◆ AIM OF THE EXERCISE
Across all the records below, count the lines that hold "Wurstschießen". State only that figure.

[RECORDS TO USE — start]

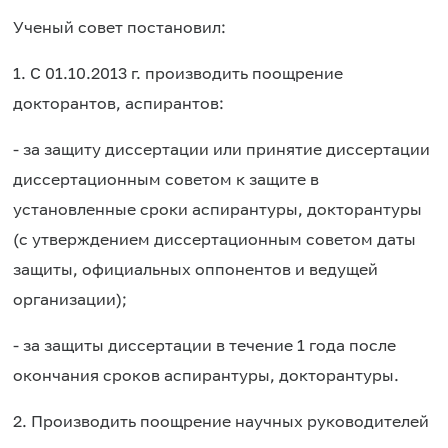
Ученый совет постановил:
1. С 01.10.2013 г. производить поощрение
докторантов, аспирантов:
- за защиту диссертации или принятие диссертации
диссертационным советом к защите в
установленные сроки аспирантуры, докторантуры
(с утверждением диссертационным советом даты
защиты, официальных оппонентов и ведущей
организации);
- за защиты диссертации в течение 1 года после
окончания сроков аспирантуры, докторантуры.
2. Производить поощрение научных руководителей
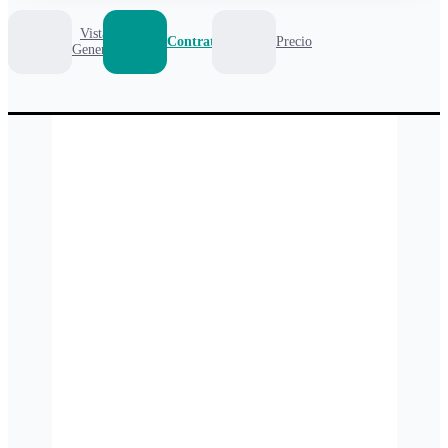
Vista
Contrato
Precio
General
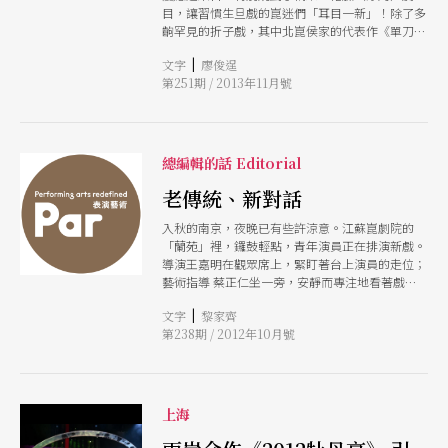
目，讓習慣生旦戲的崑迷們「耳目一新」！除了多
齣罕見的折子戲，其中北崑侯家的代表作《單刀
會．刀會》更是久違台灣舞台，讓人相當期待。
|
文字
廖俊逞
第251期 / 2013年11月號
總編輯的話 Editorial
老傳統、新對話
入秋的南京，夜晚已有些許涼意。江蘇崑劇院的
「蘭苑」裡，鑼鼓輕點，青年演員正在排演新戲。
導演王嘉明在觀眾席上，緊盯著台上演員的走位；
藝術指導 蔡正仁坐一旁，安靜而專注地看著戲，
兩人不時低聲交換意見。這是至少近百年未在舞台
|
文字
黎家齊
上全本呈現的《南柯夢》排練現場。素有「劇場頑
第238期 / 2012年10月號
童」的王嘉明首度跨界執 導崑曲，沒想搞革命，
而是回歸崑曲的基本表演設定，以當代手法重新剪
輯，以簡馭繁，重現崑曲古典優雅的特質。傳統崑
曲的基本表演形式以折子戲為主，一折戲 一個風
格。《南柯夢》以連本戲的面貌出現，在尊重傳統
上海
的前提下，如何讓戲更多元豐富，折子與折子的連
貫更順暢，現代劇場手段，在這齣戲裡，扮演了關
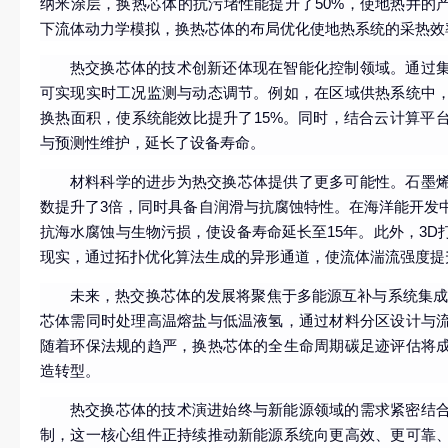
纳米涂层，换热芯体的抗污堵性能提升了50%，使地热井的产
下流体动力学模拟，换热芯体的布局优化使地热系统的采热效
热交换芯体的技术创新还体现在智能化控制领域。通过
可实现实时工况监测与动态调节。例如，在区域供热系统中
换热面积，使系统能效比提升了15%。同时，结合云计算平
与预测性维护，延长了设备寿命。
材料科学的进步为热交换芯体提供了更多可能性。石墨
数提升了3倍，同时具备自润滑与抗腐蚀特性。在海洋能开发
抗海水腐蚀与生物污损，使设备寿命延长至15年。此外，3D
现实，通过拓扑优化算法生成的异形通道，使流体湍流强度提
未来，热交换芯体的发展将聚焦于多能源互补与系统集成
芯体需同时处理高温熔盐与低温液氢，通过材料分区设计与
随着环保法规的趋严，换热芯体的全生命周期碳足迹评估将
造转型。
热交换芯体的技术演进始终与新能源领域的需求紧密结
制，这一核心组件正持续推动新能源系统向更高效、更可靠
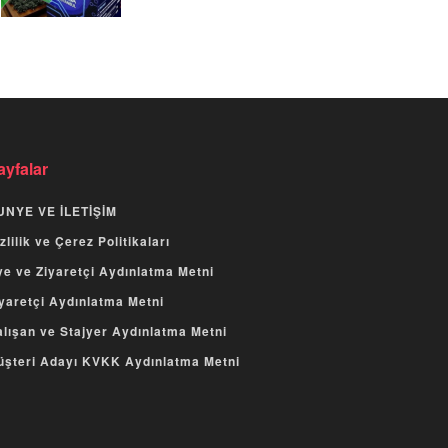
ayfalar
UNYE VE İLETİŞİM
zlilik ve Çerez Politikaları
e ve Ziyaretçi Aydınlatma Metni
yaretçi Aydınlatma Metni
lışan ve Stajyer Aydınlatma Metni
üşteri Adayı KVKK Aydınlatma Metni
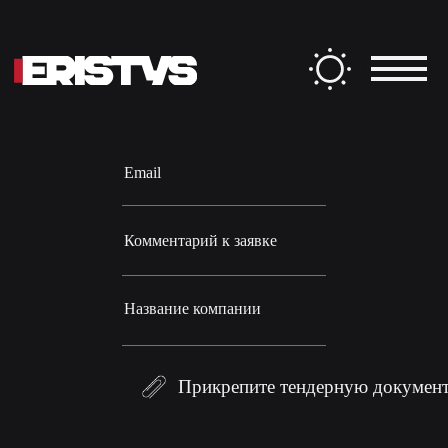
Заполните форму
ФИО
Email
Комментарий к заявке
Название компании
Прикрепите тендерную докумен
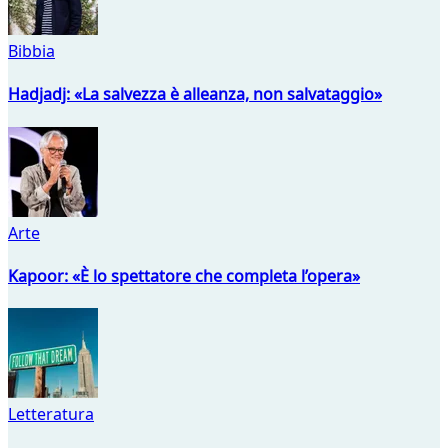
Bibbia
Hadjadj: «La salvezza è alleanza, non salvataggio»
Arte
Kapoor: «È lo spettatore che completa l’opera»
Letteratura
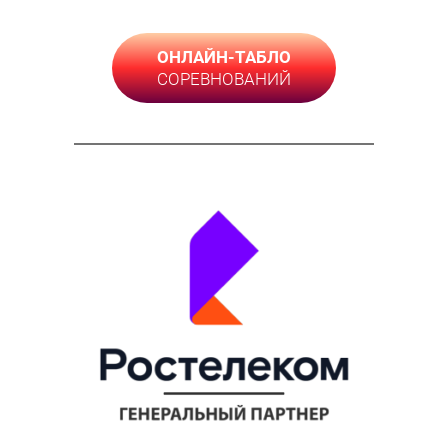
ОНЛАЙН-ТАБЛО
СОРЕВНОВАНИЙ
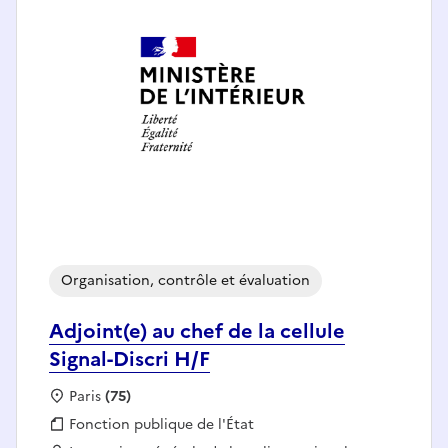
Organisation, contrôle et évaluation
Adjoint(e) au chef de la cellule
Signal-Discri H/F
Localisation :
Paris
(75)
Fonction publique :
Fonction publique de l'État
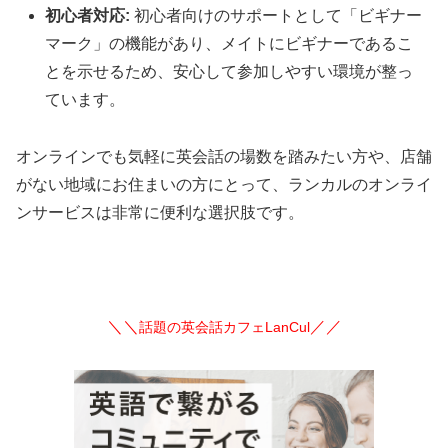
初心者対応:
初心者向けのサポートとして「ビギナー
マーク」の機能があり、メイトにビギナーであるこ
とを示せるため、安心して参加しやすい環境が整っ
ています。
オンラインでも気軽に英会話の場数を踏みたい方や、店舗
がない地域にお住まいの方にとって、ランカルのオンライ
ンサービスは非常に便利な選択肢です。
＼＼
／／
話題の英会話カフェLanCul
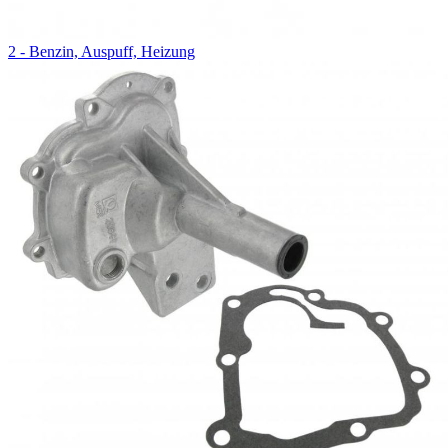
2 - Benzin, Auspuff, Heizung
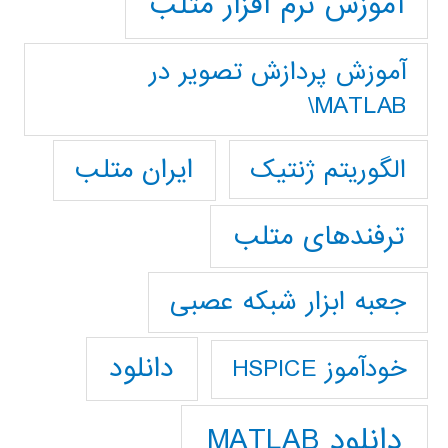
آموزش نرم افزار متلب
آموزش پردازش تصوير در
MATLAB\
ایران متلب
الگوریتم ژنتیک
ترفندهای متلب
جعبه ابزار شبکه عصبی
دانلود
خودآموز HSPICE
دانلود MATLAB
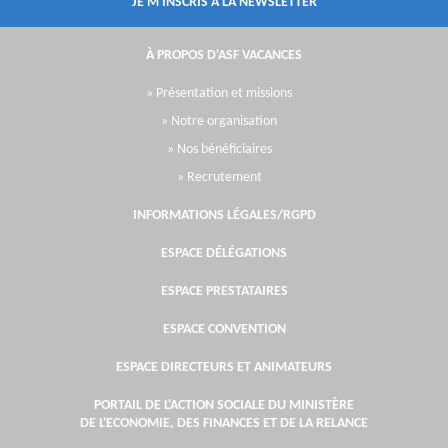
JE M'INSCRIS À LA NEWSLETTER
À PROPOS D'ASF VACANCES
» Présentation et missions
» Notre organisation
» Nos bénéficiaires
» Recrutement
INFORMATIONS LÉGALES/RGPD
ESPACE DÉLÉGATIONS
ESPACE PRESTATAIRES
ESPACE CONVENTION
ESPACE DIRECTEURS ET ANIMATEURS
PORTAIL DE L'ACTION SOCIALE DU MINISTÈRE
DE L'ECONOMIE, DES FINANCES ET DE LA RELANCE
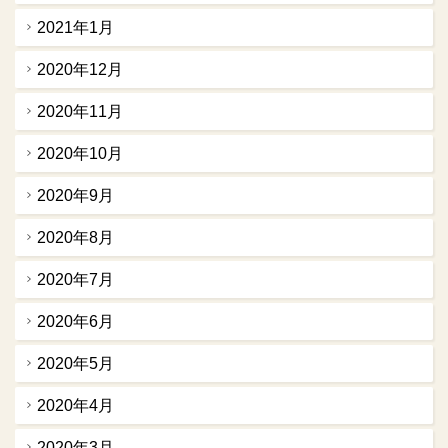
2021年1月
2020年12月
2020年11月
2020年10月
2020年9月
2020年8月
2020年7月
2020年6月
2020年5月
2020年4月
2020年3月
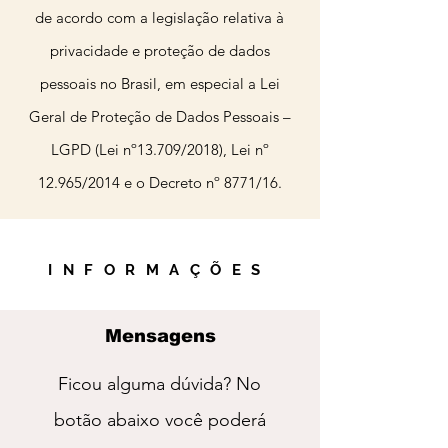
de acordo com a legislação relativa à
privacidade e proteção de dados
pessoais no Brasil, em especial a Lei
Geral de Proteção de Dados Pessoais –
LGPD (Lei nº13.709/2018), Lei nº
12.965/2014 e o Decreto nº 8771/16.
INFORMAÇÕES
Mensagens
Ficou alguma dúvida? No
botão abaixo você poderá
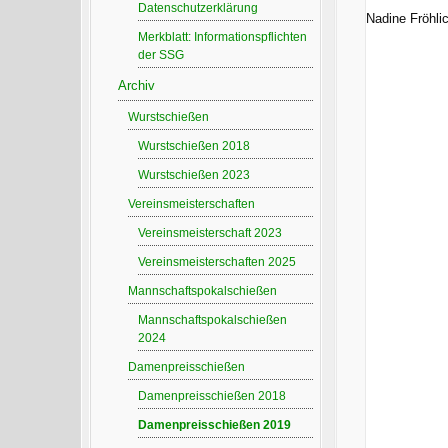
Datenschutzerklärung
Nadine Fröhl
Merkblatt: Informationspflichten
der SSG
Archiv
Wurstschießen
Wurstschießen 2018
Wurstschießen 2023
Vereinsmeisterschaften
Vereinsmeisterschaft 2023
Vereinsmeisterschaften 2025
Mannschaftspokalschießen
Mannschaftspokalschießen
2024
Damenpreisschießen
Damenpreisschießen 2018
Damenpreisschießen 2019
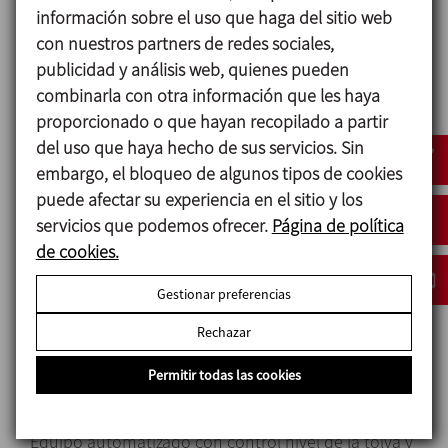
información sobre el uso que haga del sitio web
con nuestros partners de redes sociales,
Materiales
publicidad y análisis web, quienes pueden
combinarla con otra información que les haya
Piezas en contacto con el producto: AISI-316L
proporcionado o que hayan recopilado a partir
Juntas: EPDM
del uso que haya hecho de sus servicios. Sin
Cierre mecánico mezclador (estándar): Grafito /
embargo, el bloqueo de algunos tipos de cookies
Inox. / EPDM
puede afectar su experiencia en el sitio y los
Acabado interior: pulido espejo, Ra < 0.8
servicios que podemos ofrecer.
Página de política
de cookies.
Gestionar preferencias
Opciones
Rechazar
Cierre en SiC/Graf, SiC/SiC, TungC/SiC.
Cierre refrigerado.
Permitir todas las cookies
Juntas en Vitón , PTFE.
Conexiones DIN, SMS, RJT, ....
Equipo automatizado con control nivel de la tolva y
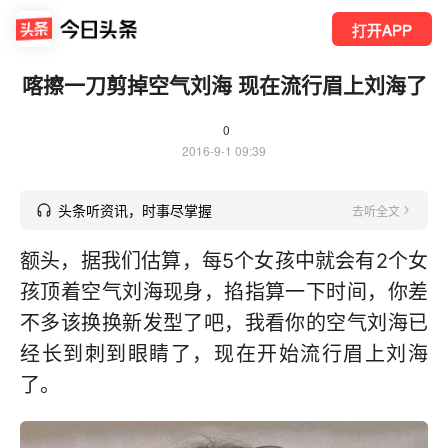
打开APP
喀擦一刀剪掉空气刘海 现在流行眉上刘海了
0
2016-9-1 09:39
头条听资讯，时事尽掌握
去听全文
额头，据我们估算，每5个女孩中就会有2个女
孩顶着空气刘海现身，掐指算一下时间，你差
不多该换换新发型了吧，我看你的空气刘海已
经长到刺到眼睛了，现在开始流行眉上刘海
了。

[RECORDS TO USE — finish]

◆ EXERCISE SOLUTION
3